Her challenge was entirely fair: just because you can work from a capsule hotel in Fukuoka doesn’t mean you should, or that anyone else wants to. What about people who need routine, a proper desk, the psychological comfort of consistency? I didn’t argue. In fact, I have a half-finished blog post festering in my drafts that’s essentially a litany of everything that doesn’t work about nomad working—the friction, the exhaustion, the endless low-level admin of simply existing somewhere new.

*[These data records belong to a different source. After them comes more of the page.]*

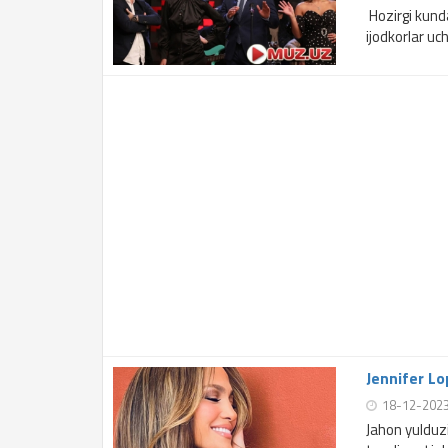
Hozirgi kund
ijodkorlar uc
Jennifer Lo
18-12-202
Jahon yulduz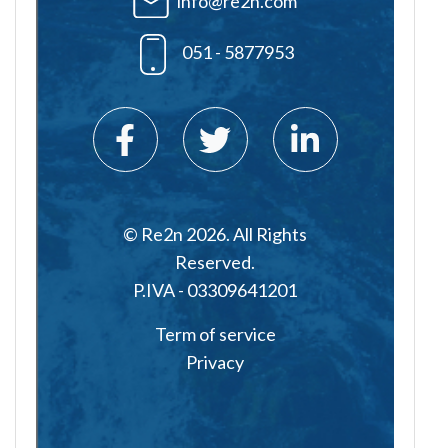
info@re2n.com
051 - 5877953
© Re2n 2026. All Rights
Reserved.
P.IVA - 03309641201
Term of service
Privacy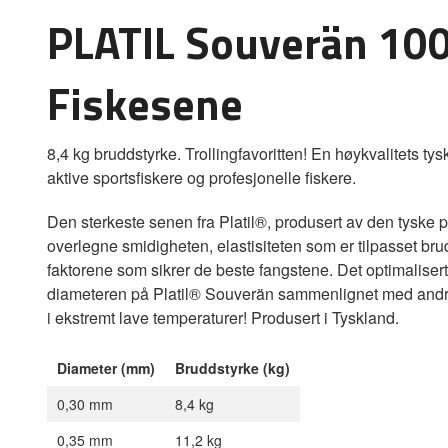
PLATIL Souverän 1
Fiskesene
8,4 kg bruddstyrke. Trollingfavoritten! En høykvalitets tys
aktive sportsfiskere og profesjonelle fiskere.
Den sterkeste senen fra Platil®, produsert av den tyske 
overlegne smidigheten, elastisiteten som er tilpasset br
faktorene som sikrer de beste fangstene. Det optimaliser
diameteren på Platil® Souverän sammenlignet med andre s
i ekstremt lave temperaturer! Produsert i Tyskland.
Diameter (mm)
Bruddstyrke (kg)
0,30 mm
8,4 kg
0,35 mm
11,2 kg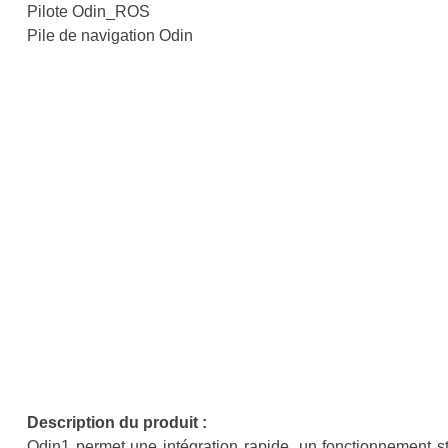
Pilote Odin_ROS
Pile de navigation Odin
Description du produit :
Odin1 permet une intégration rapide, un fonctionnement st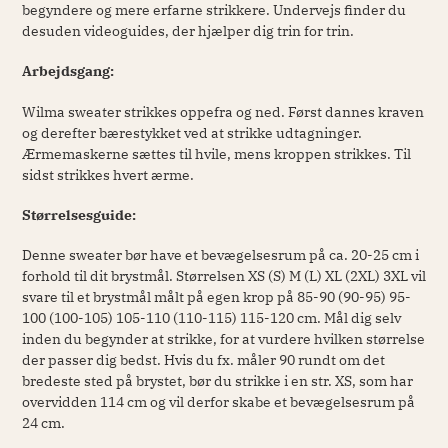
begyndere og mere erfarne strikkere. Undervejs finder du
desuden videoguides, der hjælper dig trin for trin.
Arbejdsgang:
Wilma sweater strikkes oppefra og ned. Først dannes kraven
og derefter bærestykket ved at strikke udtagninger.
Ærmemaskerne sættes til hvile, mens kroppen strikkes. Til
sidst strikkes hvert ærme.
Størrelsesguide:
Denne sweater bør have et bevægelsesrum på ca. 20-25 cm i
forhold til dit brystmål. Størrelsen XS (S) M (L) XL (2XL) 3XL vil
svare til et brystmål målt på egen krop på 85-90 (90-95) 95-
100 (100-105) 105-110 (110-115) 115-120 cm. Mål dig selv
inden du begynder at strikke, for at vurdere hvilken størrelse
der passer dig bedst. Hvis du fx. måler 90 rundt om det
bredeste sted på brystet, bør du strikke i en str. XS, som har
overvidden
114
cm og vil derfor skabe et bevægelsesrum på
24
cm.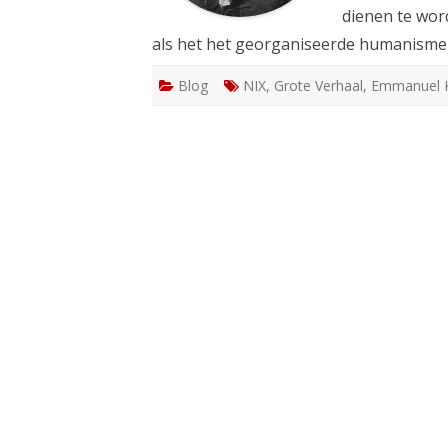
dienen te wor
als het het georganiseerde humanisme 
Blog
NIX
,
Grote Verhaal
,
Emmanuel 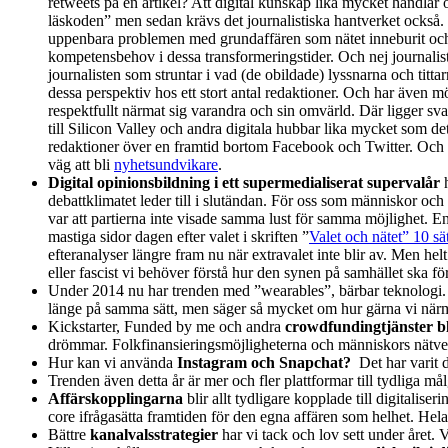
retweets på en artikel? Att digital kunskap lika mycket handlar 
läskoden” men sedan krävs det journalistiska hantverket också
uppenbara problemen med grundaffären som nätet inneburit och so
kompetensbehov i dessa transformeringstider. Och nej journalist
journalisten som struntar i vad (de obildade) lyssnarna och titta
dessa perspektiv hos ett stort antal redaktioner. Och har även
respektfullt närmat sig varandra och sin omvärld. Där ligger sva
till Silicon Valley och andra digitala hubbar lika mycket som de
redaktioner över en framtid bortom Facebook och Twitter. Och v
väg att bli
nyhetsundvikare
.
Digital opinionsbildning i ett supermedialiserat supervalår
h
debattklimatet leder till i slutändan. För oss som människor och 
var att partierna inte visade samma lust för samma möjlighet. 
mastiga sidor dagen efter valet i skriften ”
Valet och nätet” 10 s
efteranalyser längre fram nu när extravalet inte blir av. Men hel
eller fascist vi behöver förstå hur den synen på samhället ska fö
Under 2014 nu har trenden med ”wearables”, bärbar teknologi. tag
länge på samma sätt, men säger så mycket om hur gärna vi närma
Kickstarter, Funded by me och andra
crowdfundingtjänster b
drömmar. Folkfinansieringsmöjligheterna och människors nätver
Hur kan vi använda
Instagram och Snapchat?
Det har varit 
Trenden även detta år är mer och fler plattformar till tydliga må
Affärskopplingarna
blir allt tydligare kopplade till digitali
core ifrågasätta framtiden för den egna affären som helhet. Hel
Bättre
kanalvalsstrategier
har vi tack och lov sett under året. V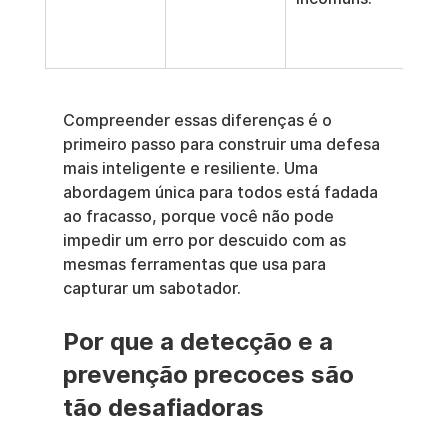
impl
ran
Compreender essas diferenças é o 
primeiro passo para construir uma defesa 
mais inteligente e resiliente. Uma 
abordagem única para todos está fadada 
ao fracasso, porque você não pode 
impedir um erro por descuido com as 
mesmas ferramentas que usa para 
capturar um sabotador.
Por que a detecção e a 
prevenção precoces são 
tão desafiadoras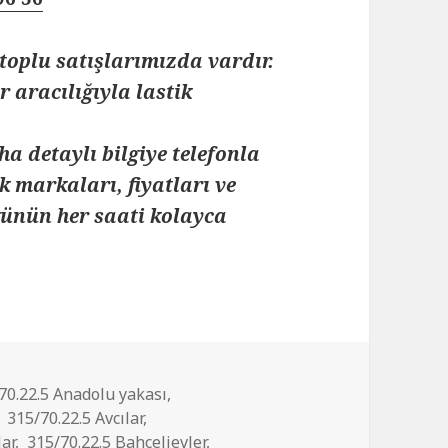
toplu satışlarımızda vardır.
 aracılığıyla lastik
ha detaylı bilgiye telefonla
k markaları, fiyatları ve
 günün her saati kolayca
70.22.5 Anadolu yakası
,
,
315/70.22.5 Avcılar
,
lar
,
315/70.22.5 Bahçelievler
,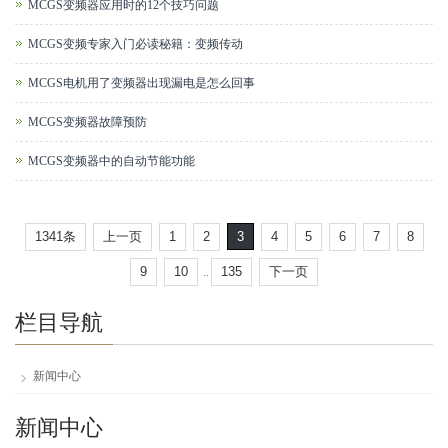
MCGS变频器应用时的12个技巧问题
MCGS变频专家入门必读秘籍：变频传动
MCGS电机用了变频器出现漏电是怎么回事
MCGS变频器故障预防
MCGS变频器中的自动节能功能
1341条
上一页
1
2
3
4
5
6
7
8
9
10
135
下一页
..
栏目导航
新闻中心
新闻中心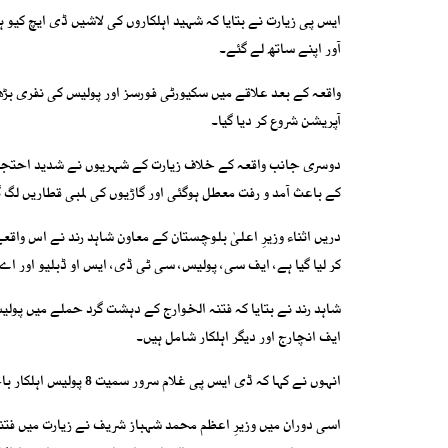
آور اپنے ساتھ لے گئے۔
واقعہ کے بعد علاقے میں سکیورٹی فورسز اور پولیس کی نفری بڑ
آپریشن شروع کر دیا گیا۔
دوسری جانب واقعہ کے خلاف زیارت کے شہریوں نے شدید احتجاج 
کے باعث آمد و رفت معطل ہوگئی اور گاڑیوں کی لمبی قطاریں لگ 
دریں اثناء وزیرِ اعلیٰ بلوچستان کے معاون شاہد رند نے اس وا
کر لیا گیا ہے، ایف سی، پولیس، سی ٹی ڈی، ایس او ڈبلیو اور اے
ایف انچارج اور دیگر اہلکار شامل ہیں۔
انہوں نے کہا کہ ڈی ایس پی غلام سرور سمیت 8 پولیس اہلکار باحفاظت تھانہ کاچ پہنچ گئے ہیں جبکہ کانسٹیبل رضوان کو بھی بحفاظت بازیاب کرا لیا گیا ہے۔
اسی دوران میں وزیرِ اعظم محمد شہباز شریف نے زیارت میں ف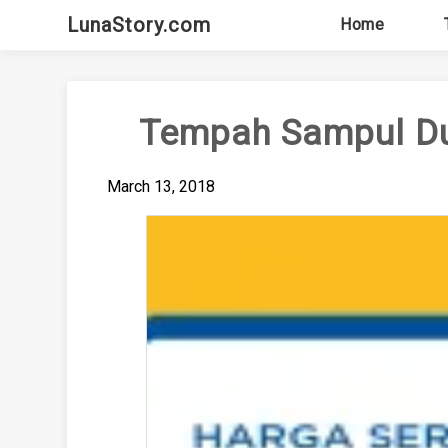
Skip
LunaStory.com
Home
to
content
Tempah Sampul Du
March 13, 2018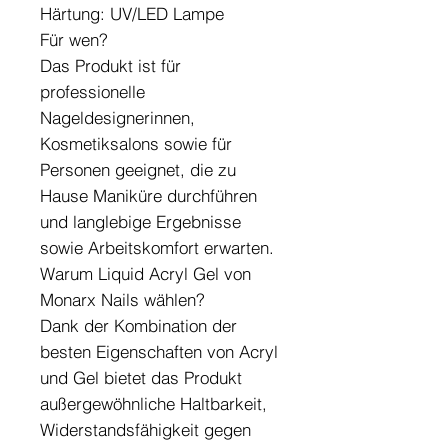
Härtung: UV/LED Lampe
Für wen?
Das Produkt ist für
professionelle
Nageldesignerinnen,
Kosmetiksalons sowie für
Personen geeignet, die zu
Hause Maniküre durchführen
und langlebige Ergebnisse
sowie Arbeitskomfort erwarten.
Warum Liquid Acryl Gel von
Monarx Nails wählen?
Dank der Kombination der
besten Eigenschaften von Acryl
und Gel bietet das Produkt
außergewöhnliche Haltbarkeit,
Widerstandsfähigkeit gegen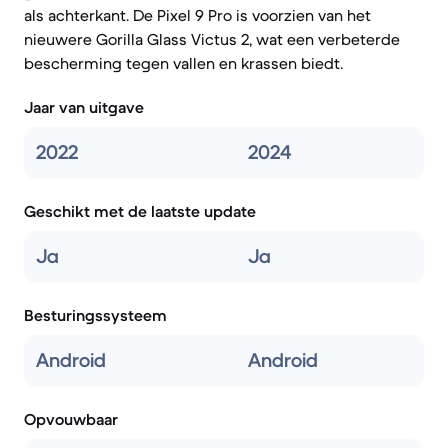
als achterkant. De Pixel 9 Pro is voorzien van het
nieuwere Gorilla Glass Victus 2, wat een verbeterde
bescherming tegen vallen en krassen biedt.
Jaar van uitgave
2022
2024
Geschikt met de laatste update
Ja
Ja
Besturingssysteem
Android
Android
Opvouwbaar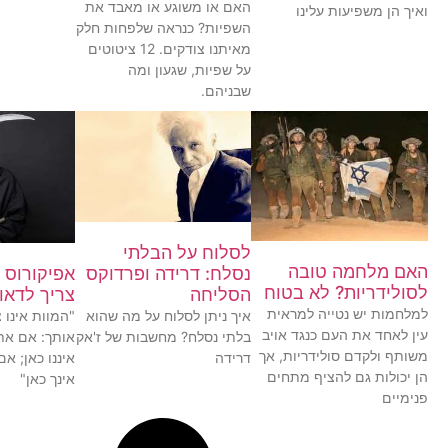
האם או משוגע או מאבד את
ואיך הן משפיעות עלינו
השפיות? כנראה שלפחות חלק
מאיתנו צודקים. 12 ציטוטים
על שפיות, שגעון ומה
שבניהם.
לסלוח על הבלתי
האם מלחמה טובה
נסלח: דרידה ופרדוקס
אפיקורוס 
לסולידריות? לא בטוח
הסליחה
צריך לדאוג
למלחמות יש נטייה למראית
איך ניתן לסלוח על מה שהוא
"המוות אינו 
עין לאחד את העם כנגד אויב
בלתי נסלח? מחשבות של ז'אק
אותך: אם את
משותף ולקדם סולידריות, אך
דרידה
איננו כאן; א
הן יכולות גם להציף מתחים
אינך כאן"
פנימיים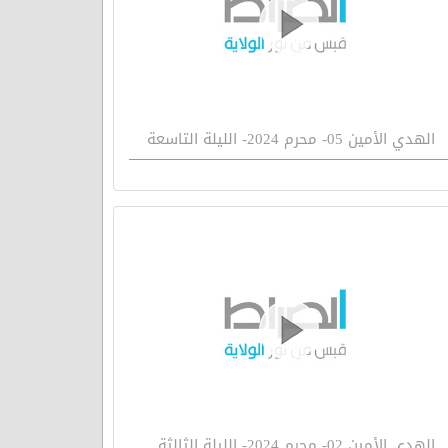
الهدي الأمين 05- محرم 2024- الليلة التاسعة
الهدي الأمين 02- محرم 2024- الليلة الثالثة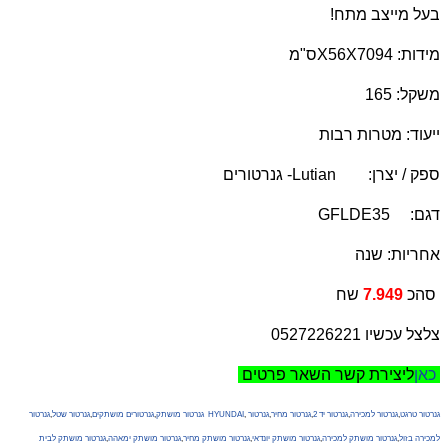
בעל מייצב מתח!
מידות: 94
X56X70
ס"מ
משקל: 165
ייעוד: מטרות רבות
ספק / יצרן:
Lutian
- גנרטורים
דגם: 5
GFLDE3
אחריות: שנה
שח
סהכ
7.949
צלצל עכשיו 0527226221
כאן
ליצירת קשר השאר פרטים
גנרטור טרגט
,
גנרטור למכירה
,
גנרטור יד 2
,
גנרטור מחיר
,
גנרטור
,
גנרטור HYUNDAI
גנרטור מושתק
,
גנרטורים מושתקים
,
גנרטור שטל
,
למכירה בזול
,
גנרטור מושתק למכירה
,
גנרטור מושתק יונדאי
,
גנרטור מושתק מחיר
,
גנרטור מושתק ימאהה
,
גנרטור מושתק לבית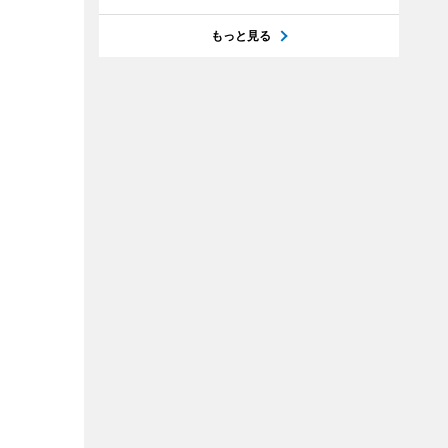
もっと見る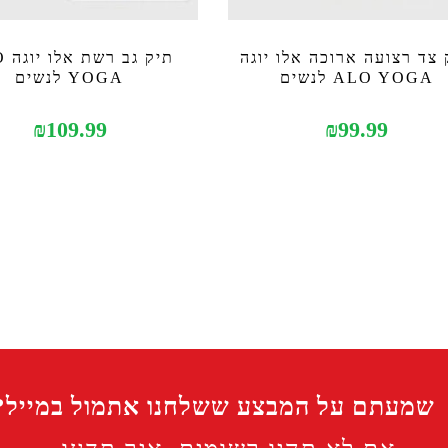
 צד רצועה ארוכה אלו יוגה
תיק 
ALO YOGA לנשים
YOGA לנשים
₪
109.99
₪
99.99
שמעתם על המבצע ששלחנו אתמול במייל?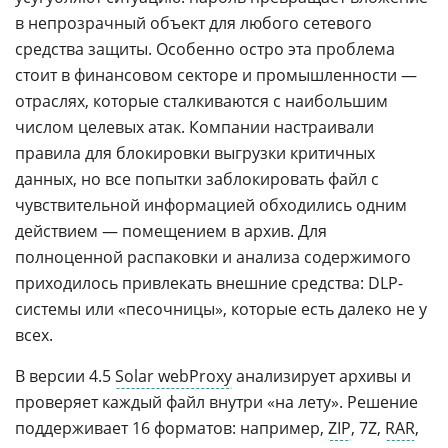
в непрозрачный объект для любого сетевого
средства защиты. Особенно остро эта проблема
стоит в финансовом секторе и промышленности —
отраслях, которые сталкиваются с наибольшим
числом целевых атак. Компании настраивали
правила для блокировки выгрузки критичных
данных, но все попытки заблокировать файл с
чувствительной информацией обходились одним
действием — помещением в архив. Для
полноценной распаковки и анализа содержимого
приходилось привлекать внешние средства: DLP-
системы или «песочницы», которые есть далеко не у
всех.
В версии 4.5
Solar webProxy
анализирует архивы и
проверяет каждый файл внутри «на лету». Решение
поддерживает 16 форматов: например,
ZIP
, 7Z,
RAR
,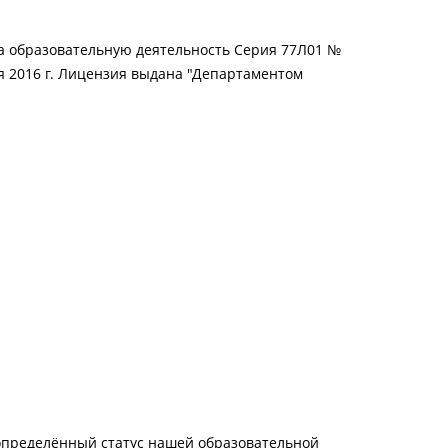
 образовательную деятельность Серия 77Л01 №
я 2016 г. Лицензия выдана "Департаментом
определённый статус нашей образовательной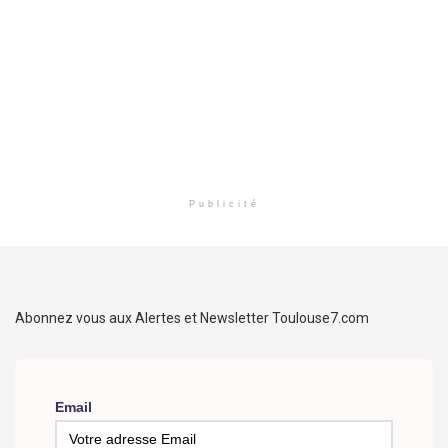
Publicité
Abonnez vous aux Alertes et Newsletter Toulouse7.com
Email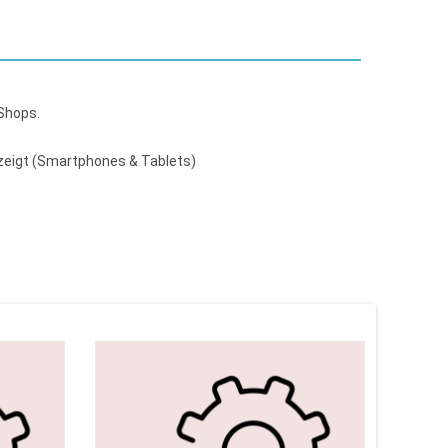
 Shops.
ezeigt (Smartphones & Tablets)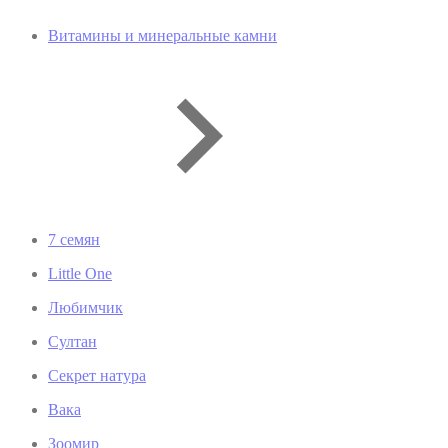
Витамины и минеральные камни
7 семян
Little One
Любимчик
Султан
Секрет натура
Вака
Зоомир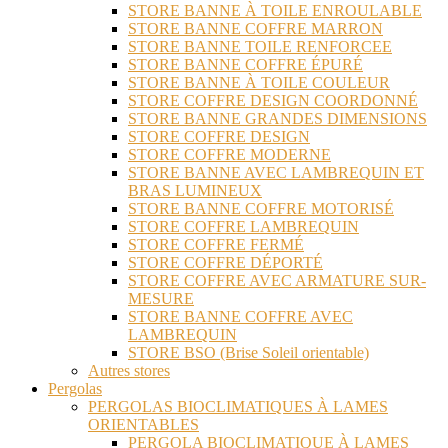
STORE BANNE À TOILE ENROULABLE
STORE BANNE COFFRE MARRON
STORE BANNE TOILE RENFORCEE
STORE BANNE COFFRE ÉPURÉ
STORE BANNE À TOILE COULEUR
STORE COFFRE DESIGN COORDONNÉ
STORE BANNE GRANDES DIMENSIONS
STORE COFFRE DESIGN
STORE COFFRE MODERNE
STORE BANNE AVEC LAMBREQUIN ET
BRAS LUMINEUX
STORE BANNE COFFRE MOTORISÉ
STORE COFFRE LAMBREQUIN
STORE COFFRE FERMÉ
STORE COFFRE DÉPORTÉ
STORE COFFRE AVEC ARMATURE SUR-
MESURE
STORE BANNE COFFRE AVEC
LAMBREQUIN
STORE BSO (Brise Soleil orientable)
Autres stores
Pergolas
PERGOLAS BIOCLIMATIQUES À LAMES
ORIENTABLES
PERGOLA BIOCLIMATIQUE À LAMES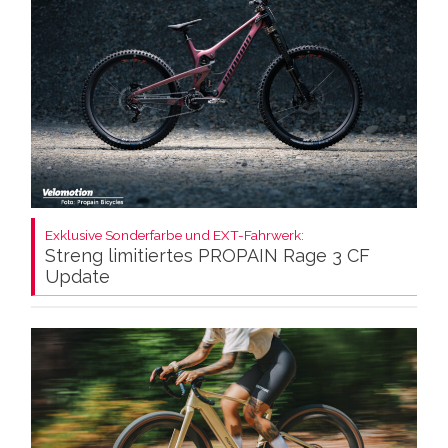
Exklusive Sonderfarbe und EXT-Fahrwerk:
Streng limitiertes PROPAIN Rage 3 CF
Update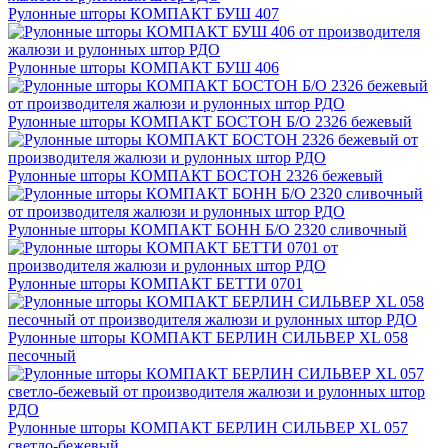
Рулонные шторы КОМПАКТ БУШ 407
Рулонные шторы КОМПАКТ БУШ 406
Рулонные шторы КОМПАКТ БОСТОН Б/О 2326 бежевый
Рулонные шторы КОМПАКТ БОСТОН 2326 бежевый
Рулонные шторы КОМПАКТ БОНН Б/О 2320 сливочный
Рулонные шторы КОМПАКТ БЕТТИ 0701
Рулонные шторы КОМПАКТ БЕРЛИН СИЛЬВЕР XL 058
песочный
Рулонные шторы КОМПАКТ БЕРЛИН СИЛЬВЕР XL 057
светло-бежевый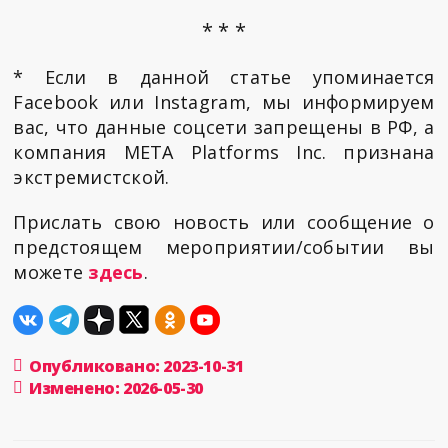
* * *
* Если в данной статье упоминается
Facebook или Instagram, мы информируем
вас, что данные соцсети запрещены в РФ, а
компания META Platforms Inc. признана
экстремистской.
Прислать свою новость или сообщение о
предстоящем мероприятии/событии вы
можете
здесь
.
Опубликовано: 2023-10-31
Изменено: 2026-05-30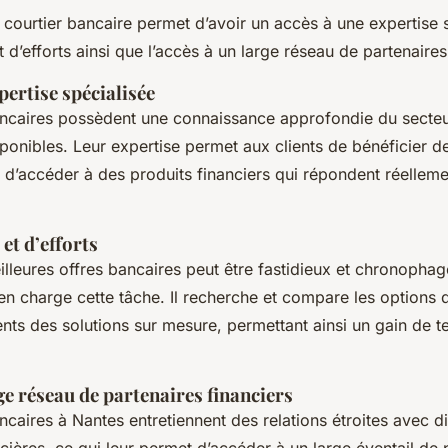
 courtier bancaire permet d’avoir un accès à une expertise 
 d’efforts ainsi que l’accès à un large réseau de partenaires
pertise spécialisée
ancaires possèdent une connaissance approfondie du secteur
ponibles. Leur expertise permet aux clients de bénéficier d
 d’accéder à des produits financiers qui répondent réelleme
et d’efforts
lleures offres bancaires peut être fastidieux et chronophag
en charge cette tâche. Il recherche et compare les options 
ients des solutions sur mesure, permettant ainsi un gain de t
ge réseau de partenaires financiers
ncaires à Nantes entretiennent des relations étroites avec d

But that doesn’t make it pointless. Working from Japan isn’t viable for most people—it’s barely viable for me much of the time. People like me are early adopters operating at the extreme edges of what current work systems can tolerate. And that’s precisely the point. If you can make work function for nomads, you make it work better for a vastly larger group: parents, carers, people nowhere near major cities, people whose lives categorically refuse to conform to a 9-to-5 tethered to a single postcode.
We already have most of the tools. What we haven’t managed is loosening our death grip on time the way we’ve started—barely—to loosen it on place. Until we do, we’ll keep extracting a fraction of the potential value while excluding far more people than necessary. But at least we’ll all be in the office on Tuesdays.